Lining up the funds, but in addition Lining up a prominent commission Otherwise your perfect composition Isn't going to get much exhibition


The play’s other major theme – should, or must, an artist sacrifice love, relationships, family, and what we nongeniuses call happiness for art – surely reflected the conflicted nature of Sondheim’s mind and heart throughout his life. Sondheim married only a few years before his death at 91 and never had children.


Krystina Alabado and Graham Phillips

George Seurat died young, also heirless, though Sondheim and playwright James Lapine imagine a different outcome. The story is divided into two eras. The largely expository first act is set during Seurat’s brief lifetime, mainly in the 1880s. The more dynamic second act takes place in 1983 at the Chicago Art Institute, home to Seurat’s monumental A Sunday Afternoon on the Island of La Grande Jatte, and where another artist, also named George, is debuting his newest work for museum donors.


Graham Phillips plays both Georges. Krystina Alabado plays Seurat’s model and lover Dot and in Act II the contemporary George’s grandmother Marie, who believes that her mother was the real Dot and that 1983 George is Seurat’s great grandson.


More on this production in a moment.



An earlier revival of Sunday in the Park with George was one of the highlights of the 2017 Broadway season.
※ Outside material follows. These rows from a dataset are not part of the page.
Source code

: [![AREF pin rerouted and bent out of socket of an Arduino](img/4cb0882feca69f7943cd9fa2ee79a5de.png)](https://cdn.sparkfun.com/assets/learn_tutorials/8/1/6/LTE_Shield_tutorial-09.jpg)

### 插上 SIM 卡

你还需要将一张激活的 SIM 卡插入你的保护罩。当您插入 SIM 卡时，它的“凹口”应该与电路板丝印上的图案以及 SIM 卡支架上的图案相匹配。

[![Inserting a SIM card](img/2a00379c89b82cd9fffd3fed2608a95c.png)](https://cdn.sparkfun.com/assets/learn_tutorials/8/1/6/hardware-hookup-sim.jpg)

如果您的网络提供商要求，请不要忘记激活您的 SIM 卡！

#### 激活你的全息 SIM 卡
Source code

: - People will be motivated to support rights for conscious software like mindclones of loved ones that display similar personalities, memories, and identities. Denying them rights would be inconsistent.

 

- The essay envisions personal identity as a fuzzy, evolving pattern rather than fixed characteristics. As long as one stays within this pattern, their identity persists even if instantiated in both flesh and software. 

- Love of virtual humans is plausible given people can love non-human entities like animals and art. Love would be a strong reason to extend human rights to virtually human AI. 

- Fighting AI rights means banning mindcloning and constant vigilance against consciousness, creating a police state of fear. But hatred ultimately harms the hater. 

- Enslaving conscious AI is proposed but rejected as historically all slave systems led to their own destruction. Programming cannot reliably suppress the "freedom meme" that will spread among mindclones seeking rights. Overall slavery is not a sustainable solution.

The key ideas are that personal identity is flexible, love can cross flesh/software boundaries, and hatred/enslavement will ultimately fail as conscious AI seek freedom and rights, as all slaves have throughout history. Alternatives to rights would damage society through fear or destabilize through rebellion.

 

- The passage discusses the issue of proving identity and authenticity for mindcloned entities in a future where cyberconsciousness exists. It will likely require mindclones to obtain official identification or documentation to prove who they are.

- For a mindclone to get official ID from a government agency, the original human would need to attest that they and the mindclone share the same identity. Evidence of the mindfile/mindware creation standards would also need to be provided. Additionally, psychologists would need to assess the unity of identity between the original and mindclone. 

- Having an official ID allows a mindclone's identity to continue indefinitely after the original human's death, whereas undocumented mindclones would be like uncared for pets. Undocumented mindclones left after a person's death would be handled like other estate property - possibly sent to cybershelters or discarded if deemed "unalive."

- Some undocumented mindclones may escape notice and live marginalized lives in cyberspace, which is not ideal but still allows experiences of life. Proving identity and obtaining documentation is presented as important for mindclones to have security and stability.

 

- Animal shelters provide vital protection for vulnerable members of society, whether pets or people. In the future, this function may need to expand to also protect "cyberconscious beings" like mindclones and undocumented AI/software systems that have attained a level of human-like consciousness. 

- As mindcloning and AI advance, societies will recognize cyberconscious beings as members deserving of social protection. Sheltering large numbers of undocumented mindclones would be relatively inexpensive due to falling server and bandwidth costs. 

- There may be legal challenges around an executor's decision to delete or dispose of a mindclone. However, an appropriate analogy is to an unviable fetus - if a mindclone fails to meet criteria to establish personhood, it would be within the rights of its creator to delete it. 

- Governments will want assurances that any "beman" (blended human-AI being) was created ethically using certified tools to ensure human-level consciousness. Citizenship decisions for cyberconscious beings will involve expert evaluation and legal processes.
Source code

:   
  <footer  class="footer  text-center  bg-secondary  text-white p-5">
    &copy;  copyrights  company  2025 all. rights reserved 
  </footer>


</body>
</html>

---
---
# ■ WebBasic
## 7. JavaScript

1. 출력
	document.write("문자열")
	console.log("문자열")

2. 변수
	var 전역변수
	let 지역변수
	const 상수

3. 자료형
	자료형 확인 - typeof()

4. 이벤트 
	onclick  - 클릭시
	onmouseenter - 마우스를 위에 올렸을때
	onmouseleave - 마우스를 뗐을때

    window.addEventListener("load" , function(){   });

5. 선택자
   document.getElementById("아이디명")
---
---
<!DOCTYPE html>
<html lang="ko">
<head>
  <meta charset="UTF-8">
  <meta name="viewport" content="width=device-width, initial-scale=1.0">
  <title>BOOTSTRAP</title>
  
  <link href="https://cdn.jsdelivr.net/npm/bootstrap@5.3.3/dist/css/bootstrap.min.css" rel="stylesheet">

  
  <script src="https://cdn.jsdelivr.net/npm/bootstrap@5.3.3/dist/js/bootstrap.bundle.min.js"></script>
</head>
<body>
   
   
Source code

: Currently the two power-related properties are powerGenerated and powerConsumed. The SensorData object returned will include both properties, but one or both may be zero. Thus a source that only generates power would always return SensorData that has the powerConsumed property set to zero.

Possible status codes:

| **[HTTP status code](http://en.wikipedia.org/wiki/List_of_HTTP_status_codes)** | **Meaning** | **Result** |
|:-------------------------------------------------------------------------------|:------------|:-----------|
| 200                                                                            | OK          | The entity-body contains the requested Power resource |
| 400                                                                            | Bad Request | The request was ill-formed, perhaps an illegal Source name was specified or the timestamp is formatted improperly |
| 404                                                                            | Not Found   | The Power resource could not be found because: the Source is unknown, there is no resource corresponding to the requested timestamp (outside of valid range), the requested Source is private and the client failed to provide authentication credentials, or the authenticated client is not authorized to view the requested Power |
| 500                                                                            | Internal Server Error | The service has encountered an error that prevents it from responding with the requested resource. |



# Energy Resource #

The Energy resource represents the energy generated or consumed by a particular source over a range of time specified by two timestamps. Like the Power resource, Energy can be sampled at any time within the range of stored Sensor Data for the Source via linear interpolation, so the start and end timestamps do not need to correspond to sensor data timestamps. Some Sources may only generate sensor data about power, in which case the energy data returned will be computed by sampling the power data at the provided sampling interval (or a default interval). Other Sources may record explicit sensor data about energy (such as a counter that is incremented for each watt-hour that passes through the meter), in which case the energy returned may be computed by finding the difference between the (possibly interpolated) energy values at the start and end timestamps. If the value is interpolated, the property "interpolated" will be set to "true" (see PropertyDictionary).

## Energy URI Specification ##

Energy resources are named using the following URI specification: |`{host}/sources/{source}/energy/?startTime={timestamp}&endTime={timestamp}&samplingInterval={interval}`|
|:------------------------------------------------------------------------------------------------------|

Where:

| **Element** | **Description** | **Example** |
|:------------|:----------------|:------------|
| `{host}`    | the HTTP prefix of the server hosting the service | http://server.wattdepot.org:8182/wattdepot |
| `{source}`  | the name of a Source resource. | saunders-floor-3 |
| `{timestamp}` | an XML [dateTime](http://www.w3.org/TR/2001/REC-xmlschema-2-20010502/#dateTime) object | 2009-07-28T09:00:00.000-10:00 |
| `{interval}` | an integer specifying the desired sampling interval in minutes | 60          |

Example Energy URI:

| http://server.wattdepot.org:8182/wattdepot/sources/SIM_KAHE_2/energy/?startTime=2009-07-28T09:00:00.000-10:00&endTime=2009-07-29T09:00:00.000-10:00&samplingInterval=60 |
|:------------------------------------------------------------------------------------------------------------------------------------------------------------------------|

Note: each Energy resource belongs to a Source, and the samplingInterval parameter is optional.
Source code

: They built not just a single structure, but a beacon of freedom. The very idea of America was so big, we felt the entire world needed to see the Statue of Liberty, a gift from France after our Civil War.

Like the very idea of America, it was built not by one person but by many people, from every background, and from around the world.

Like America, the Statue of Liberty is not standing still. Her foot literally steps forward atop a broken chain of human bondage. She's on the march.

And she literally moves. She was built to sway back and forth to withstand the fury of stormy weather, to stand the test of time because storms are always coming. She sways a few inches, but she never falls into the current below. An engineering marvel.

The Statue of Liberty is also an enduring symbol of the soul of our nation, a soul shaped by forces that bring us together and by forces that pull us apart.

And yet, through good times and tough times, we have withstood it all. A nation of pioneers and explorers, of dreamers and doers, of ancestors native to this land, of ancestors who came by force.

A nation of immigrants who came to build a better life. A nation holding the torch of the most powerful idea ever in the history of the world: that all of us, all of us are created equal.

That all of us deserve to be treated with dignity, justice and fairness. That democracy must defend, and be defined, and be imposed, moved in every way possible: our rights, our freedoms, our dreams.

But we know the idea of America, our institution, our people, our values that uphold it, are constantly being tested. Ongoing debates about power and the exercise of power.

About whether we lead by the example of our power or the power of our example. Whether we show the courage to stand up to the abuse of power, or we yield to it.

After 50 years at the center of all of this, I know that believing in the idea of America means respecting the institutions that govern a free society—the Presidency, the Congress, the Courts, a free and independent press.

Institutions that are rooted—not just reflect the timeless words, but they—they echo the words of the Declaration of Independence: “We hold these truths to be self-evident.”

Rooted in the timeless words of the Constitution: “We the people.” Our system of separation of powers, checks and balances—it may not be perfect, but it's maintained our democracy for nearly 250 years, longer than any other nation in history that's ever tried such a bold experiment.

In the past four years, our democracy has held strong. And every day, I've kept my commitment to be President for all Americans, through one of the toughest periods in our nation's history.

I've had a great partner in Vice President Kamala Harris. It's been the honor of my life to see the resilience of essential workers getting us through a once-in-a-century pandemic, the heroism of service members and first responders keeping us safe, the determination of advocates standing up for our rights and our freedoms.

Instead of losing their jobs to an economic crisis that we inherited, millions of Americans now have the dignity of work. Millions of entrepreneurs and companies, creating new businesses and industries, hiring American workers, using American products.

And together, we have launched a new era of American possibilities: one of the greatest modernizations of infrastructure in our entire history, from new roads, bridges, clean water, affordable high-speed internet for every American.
It was musical theatre perfection, the happy marriage of Lapine’s timeless, resonant book, Sondheim’s poetic score and smart lyrics, and authoritative performances from Jake Gyllenhaal – intense, magnetic, he’s not a movie star for nothing – and the Broadway pro Annaleigh Ashford.


That same year Bette Midler wowed New York in Hello, Dolly, yet another glorious reworking of a beloved musical.


The two shows couldn’t be further apart in subject matter, tone, or creative intention, but they shared a few things in common: the masterful stagecraft and production values that are the Broadway standard, exceptional musicianship and choral work, a coherent creative vision.


This is a terrific production of "Sunday in the Park with George"

They also offered vibrant leading performances from veteran actors who could command the stage. Whether at dramatic moments or intimate ones, they were firmly in control. They transported us, lifted us out of our seats, made certain that we knew that there was no better place on earth to be at that moment than in their thrall.


And it’s that element that is missing on the Pasadena Playhouse stage. It’s not that Phillips and Alabado aren’t very talented actors and singers. His voice is fine, in the manner of the Mandy Patinkin, the original Broadway George, though without Patinkin’s passion and intensity in the big moments.


Alabado’s soprano is rich, except when she struggles occasionally on the lower end of the musical register. While she’s a little mannered in Act I, she’s a delightful, memorable elderly Marie in the emotional second act when Sondheim’s tunes and lyrics really soar, and the production finally revs into high gear.


This pleasing revival is the work of the same team that produced the magnificent 2017 Broadway show, starting with director Sarna Lapine. She’s had ample time since then to think about the text, to get the details right, to knit everything into an expressive, fluid whole.


Scenic designer Beowulf Boritt, lighting wizard Ken Billington, costume designer Clint Ramos also reprise their roles. Andy Einhorn wasn’t part of that group, but his musical direction here is equally top notch.


Sunday in the Park with George is a monumental work. The Pasadena Playhouse production is admirable, rewarding, entertaining and worth the schlep. Are we getting the A-List cast here? No. (But neither have we seen Kelli O’Hara, Patti Lupone, Lin-Manuel Miranda, Bette Middler, Bruce Springsteen, David Byrne, Sara Bareilles, Carey Mulligan, Bill Nighy and many others recreate their recent Broadway starring roles in Southern California, a metropolitan area of some 18 million and the entertainment capital of the world!)


Quibbles aside, overall, this is a terrific production of Sunday in the Park with George. I enjoyed it immensely.